Why was there so much disagreement over what we were seeing during Hurricane Katrina?

People were asking: "Is this racism? Is this about class?" But you make my point. When you are watching people suffering, you don't intellectualize about how or why they are suffering. You just help them. And where we got lost in America was asking each other, "What am I looking at?"

There is a caption from Associated Press that I've used in my presentations. It was a split caption. The first is of a black man with a big plastic bag. The caption reads, "Man wades through chest-deep flood water after looting a local grocery store."

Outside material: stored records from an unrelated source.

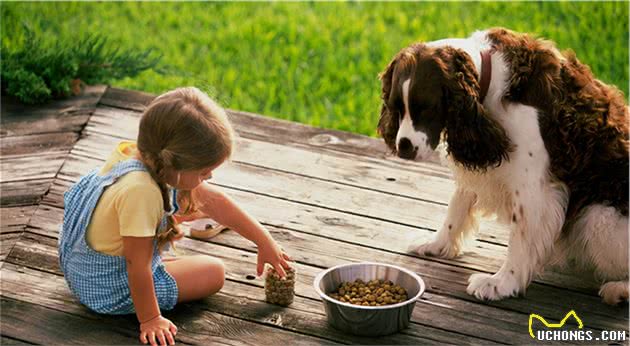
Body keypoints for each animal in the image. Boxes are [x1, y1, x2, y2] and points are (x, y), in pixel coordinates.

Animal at [378, 27, 628, 302]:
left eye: (427, 108)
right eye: (396, 107)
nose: (403, 147)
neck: (490, 80)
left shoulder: (533, 186)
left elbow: (519, 238)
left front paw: (501, 283)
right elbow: (456, 207)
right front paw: (436, 244)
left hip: (597, 219)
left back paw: (620, 289)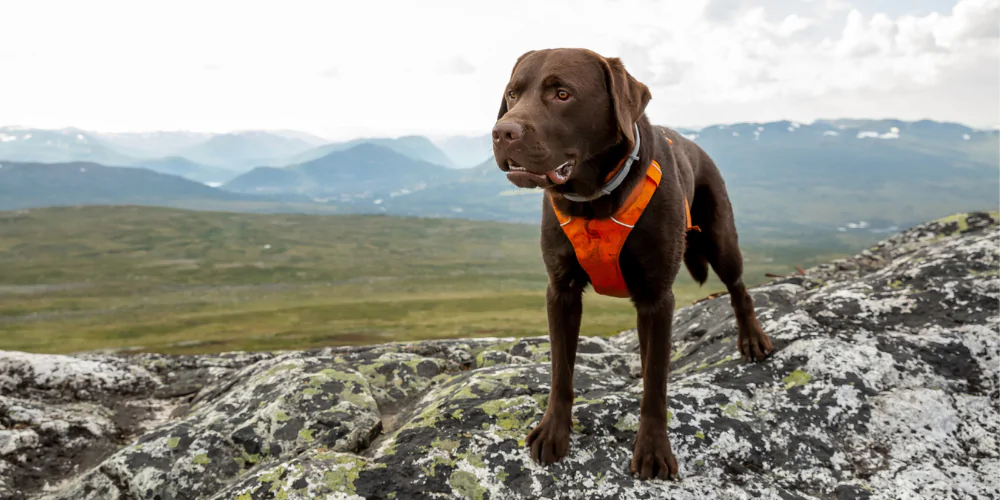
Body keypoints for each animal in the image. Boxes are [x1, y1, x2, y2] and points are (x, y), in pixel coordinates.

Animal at [492, 49, 772, 480]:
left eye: (561, 93)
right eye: (512, 93)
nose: (502, 132)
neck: (594, 201)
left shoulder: (657, 298)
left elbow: (655, 384)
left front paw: (653, 449)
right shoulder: (561, 291)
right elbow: (561, 372)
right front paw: (554, 431)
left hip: (721, 238)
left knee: (739, 288)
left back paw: (752, 338)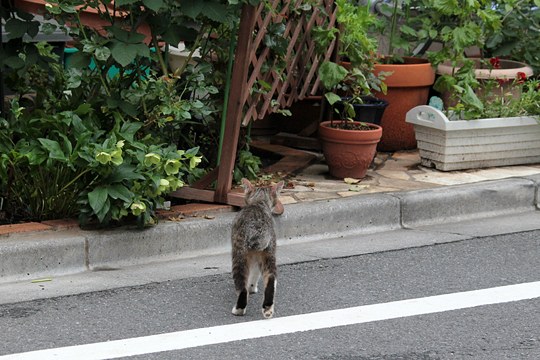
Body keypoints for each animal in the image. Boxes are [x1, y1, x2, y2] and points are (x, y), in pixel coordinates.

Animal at [230, 177, 284, 318]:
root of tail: (258, 230)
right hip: (269, 253)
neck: (259, 203)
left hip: (239, 254)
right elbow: (255, 274)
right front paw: (252, 287)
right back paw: (268, 309)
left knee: (241, 285)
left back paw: (239, 309)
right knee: (271, 280)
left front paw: (250, 289)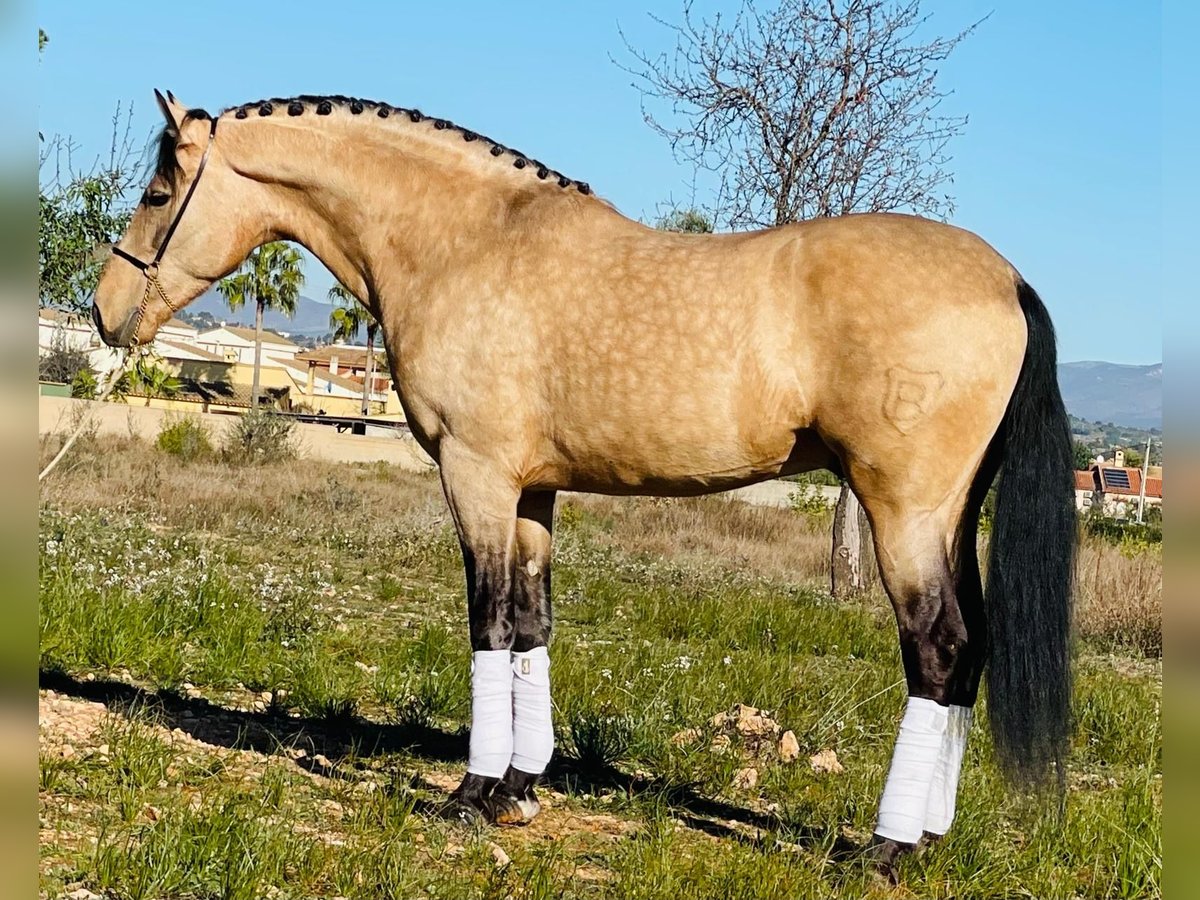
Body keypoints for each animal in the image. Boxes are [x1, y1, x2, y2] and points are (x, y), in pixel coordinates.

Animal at [88, 90, 1075, 873]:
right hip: (951, 514)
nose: (103, 313)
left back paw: (886, 849)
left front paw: (468, 794)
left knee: (939, 649)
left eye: (158, 192)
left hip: (902, 510)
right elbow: (532, 626)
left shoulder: (476, 476)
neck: (465, 241)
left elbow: (488, 624)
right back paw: (930, 836)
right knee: (969, 653)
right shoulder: (532, 493)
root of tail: (1007, 279)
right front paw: (520, 789)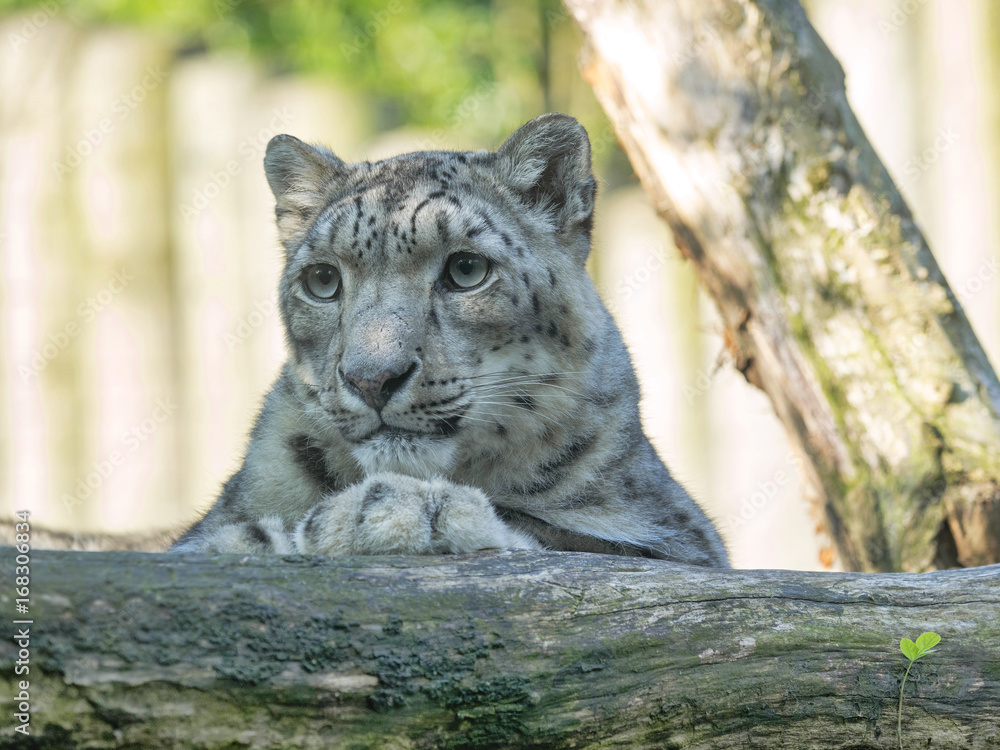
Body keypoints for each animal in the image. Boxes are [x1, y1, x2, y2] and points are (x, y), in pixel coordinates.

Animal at [170, 113, 729, 567]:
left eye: (466, 270)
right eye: (323, 280)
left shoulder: (681, 538)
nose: (372, 380)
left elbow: (567, 534)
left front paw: (388, 511)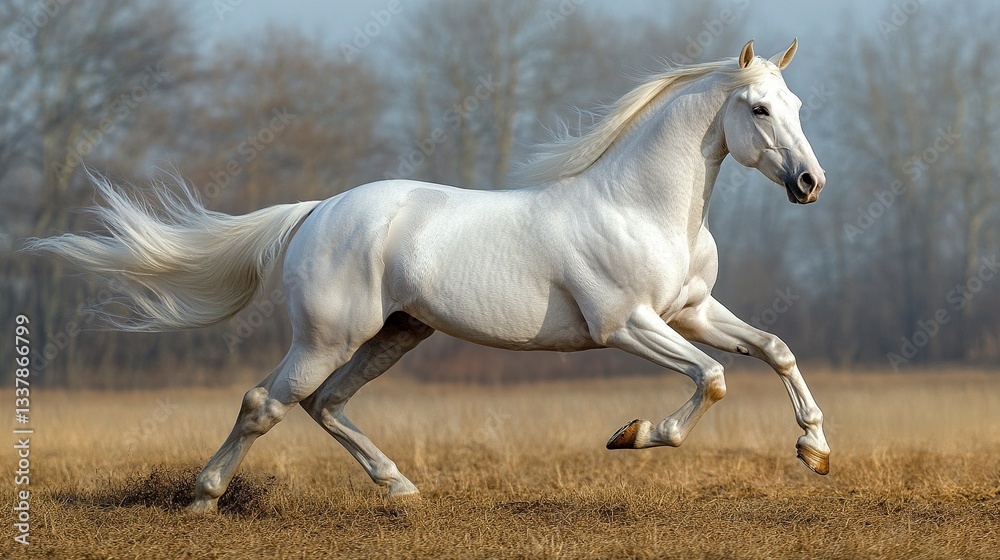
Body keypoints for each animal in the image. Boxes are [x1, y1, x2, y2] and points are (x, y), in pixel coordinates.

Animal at [27, 39, 830, 513]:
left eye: (796, 104)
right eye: (759, 108)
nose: (810, 183)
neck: (642, 207)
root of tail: (315, 212)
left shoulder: (692, 311)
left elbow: (774, 349)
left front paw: (815, 450)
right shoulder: (626, 324)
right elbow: (712, 380)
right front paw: (632, 435)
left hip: (397, 333)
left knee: (325, 404)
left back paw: (401, 488)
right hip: (327, 336)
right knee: (267, 402)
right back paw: (202, 499)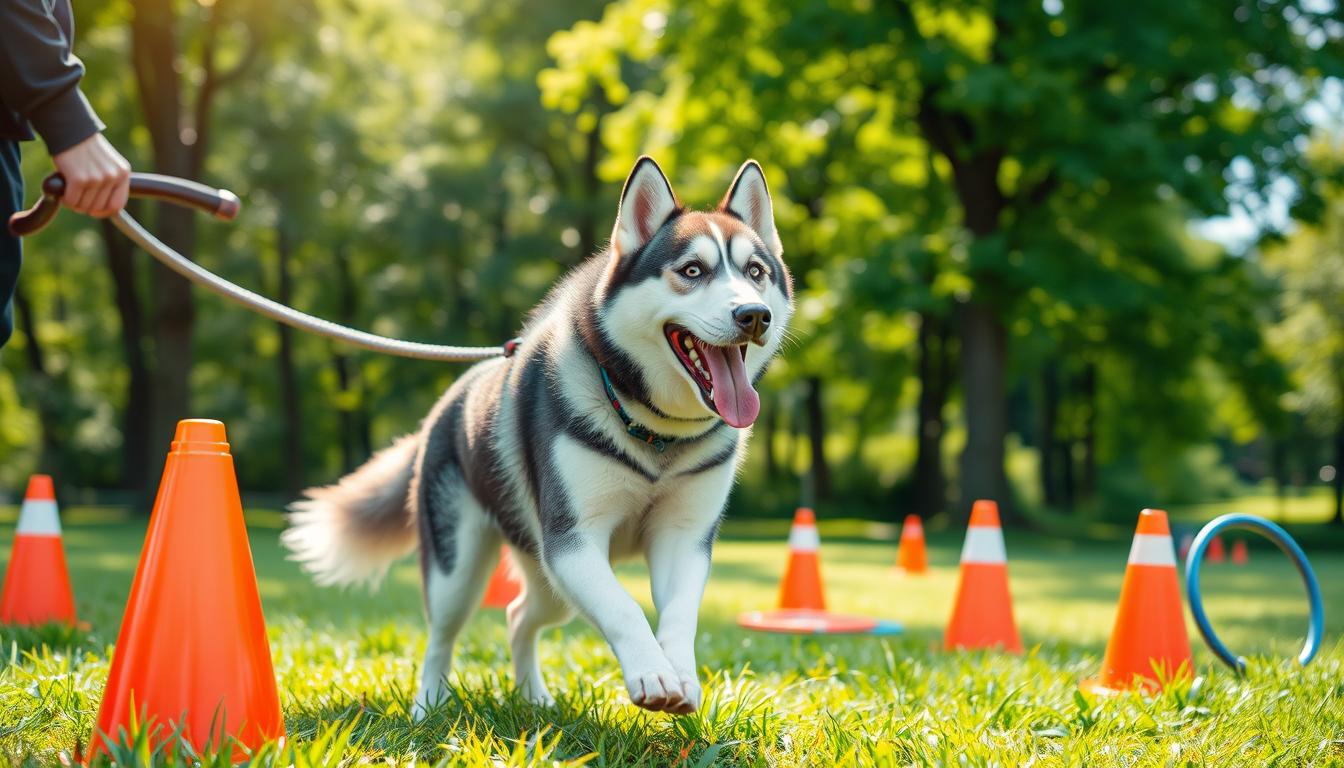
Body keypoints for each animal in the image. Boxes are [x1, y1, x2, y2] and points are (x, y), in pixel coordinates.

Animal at [279, 156, 790, 715]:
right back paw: (429, 704)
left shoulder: (683, 537)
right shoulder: (571, 541)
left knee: (519, 615)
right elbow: (625, 607)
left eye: (756, 272)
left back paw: (533, 695)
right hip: (461, 567)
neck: (655, 433)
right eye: (692, 271)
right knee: (442, 634)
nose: (753, 314)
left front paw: (680, 673)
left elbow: (679, 614)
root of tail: (450, 398)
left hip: (547, 577)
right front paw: (651, 672)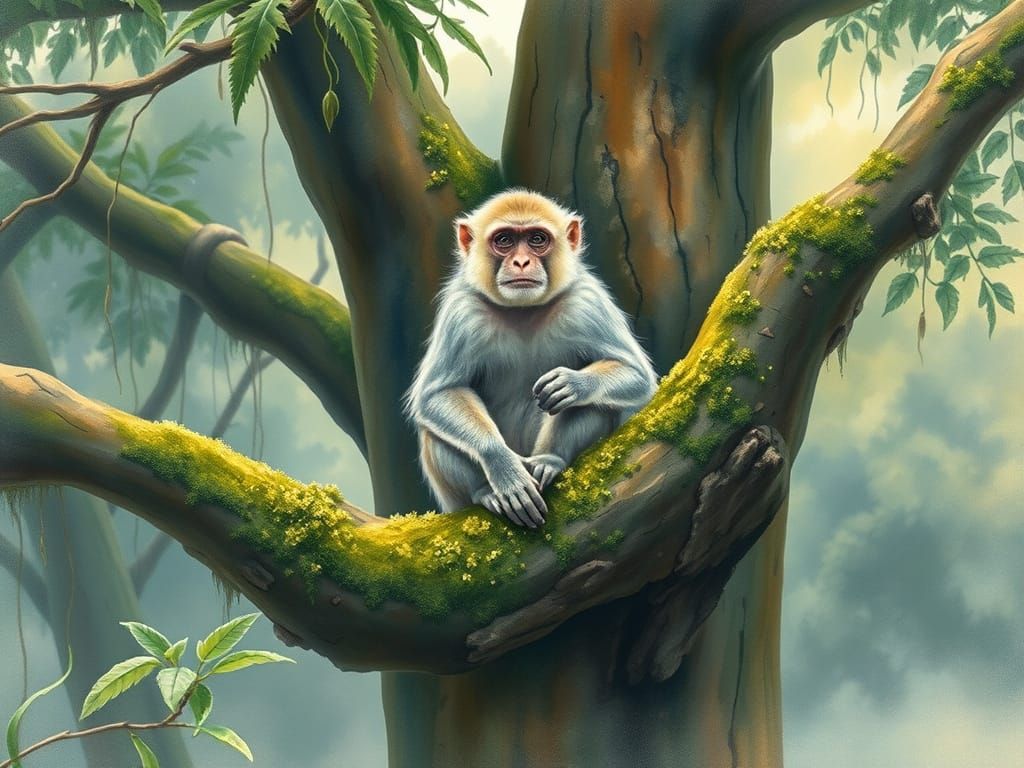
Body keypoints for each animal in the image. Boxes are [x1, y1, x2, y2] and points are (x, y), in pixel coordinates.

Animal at [405, 189, 658, 528]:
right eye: (505, 240)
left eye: (537, 239)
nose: (522, 261)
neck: (523, 312)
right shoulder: (461, 312)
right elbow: (438, 394)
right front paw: (503, 466)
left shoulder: (588, 301)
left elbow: (637, 376)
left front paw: (574, 384)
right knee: (435, 432)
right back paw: (486, 490)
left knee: (593, 403)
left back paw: (549, 460)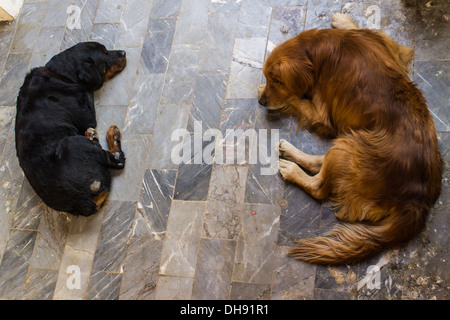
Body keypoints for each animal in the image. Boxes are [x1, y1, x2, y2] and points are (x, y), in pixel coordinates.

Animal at [15, 41, 127, 216]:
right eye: (105, 54)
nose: (123, 53)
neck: (60, 74)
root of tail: (81, 200)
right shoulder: (87, 115)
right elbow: (86, 91)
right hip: (72, 142)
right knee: (117, 160)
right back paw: (109, 135)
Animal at [256, 13, 442, 264]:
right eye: (269, 77)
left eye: (276, 81)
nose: (262, 102)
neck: (318, 50)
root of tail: (418, 203)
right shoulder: (390, 48)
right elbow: (365, 30)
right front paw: (342, 19)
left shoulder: (323, 117)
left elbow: (296, 100)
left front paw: (265, 92)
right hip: (349, 142)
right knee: (320, 164)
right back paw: (289, 151)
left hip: (350, 144)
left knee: (319, 187)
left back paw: (291, 168)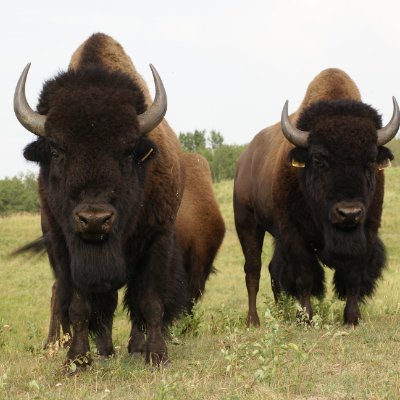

The bottom half shows two white people doing exactly the same thing. But the caption reads, "Two residents wade through six feet of water after finding bread and water at a local grocery store."

Slavery exists throughout human history, and still exists today. What does that say about us as human beings, and what is different about the American experience with slavery?

The difference in the enslavement of Africans is that they were dehumanized. That's what made this period of enslavement different; it permanently placed an entire group of people in a position of being less than human.

Then you see all of the other things that continued to enforce that belief - black people were biologically and genetically pre-disposed to be inferior, medical experimentation, preventing education, the white man's burden - these were all concepts that the white man used to permanently justify placing people with black skin into a sub-human category. And that was what led to the destruction of the integrity and the dignity of white people, as well as black people.

It doesn't surprise me that there is such pushback, confusion, and ambivalence surrounding the discussion of slavery. It's like finally lancing the boil. And it's painful for everybody, but it's the only way we can heal.

It seemed like the country was on the verge of a national healing in the 1970's after the riots, the Civil Rights Movement, and Dr. King. But at least here in Rochester, our city schools are more segregated than ever. What happened?

We bought an illusion of equity, of inclusion, of parity, of justice, and guess what? It never happened.

We've seen the disparity grow even wider. A lot of us dropped the baton. We had those who were seeking to be middle class, and they forgot about our community, and we lost our communities. We lost our neighborhoods. We lost economic standing.

Here's what exacerbates it: You have a generation of young people across the board that is being taught you are what you have. Get yours. It's all about the individual, and the self-centered, insatiable appetite. I want more, bigger, brighter, and I don't care who I have to step on to get it. Reality TV is a perfect example of that: I will humiliate myself, my family, everything, if the price is right. I will wallow in it, lie, cheat, denigrate myself - and everybody applauds it.

Your critics argue that this is just another excuse to be the victim, and to not take personal responsibility. I'm referring to people like journalist Juan Williams and Bill Cosby, who have taken a lot of criticism for promoting personal responsibility.

Bill Cosby and I are in agreement about a lot of stuff. I am more of a mind about people having efficacy themselves, and not becoming victims. This is about you understanding your behavior so that you by yourself can change your behavior.

A lot of young people today have no clue about anybody who did anything for them. They have no clue about their history. Hence, they don't know who they are, and they are behaving outside what is appropriate.

We have African Americans who have achieved iconic success. We have an African-American president. Does that mean that they have been healed of PTSS?

Here's the reality: Black people are as diverse as any group of people. Very often people will say that we don't have any racial problems; we've got a black president. Or they'll say, "What about Oprah?" And I say, what about her?

For some reason, it always comes down to this. People will say: "Joy, how do you explain that there are black people who don't have knowledge of this and seem to do well?" And I say, well, good for them. They do exist. It's not either-or, it's and.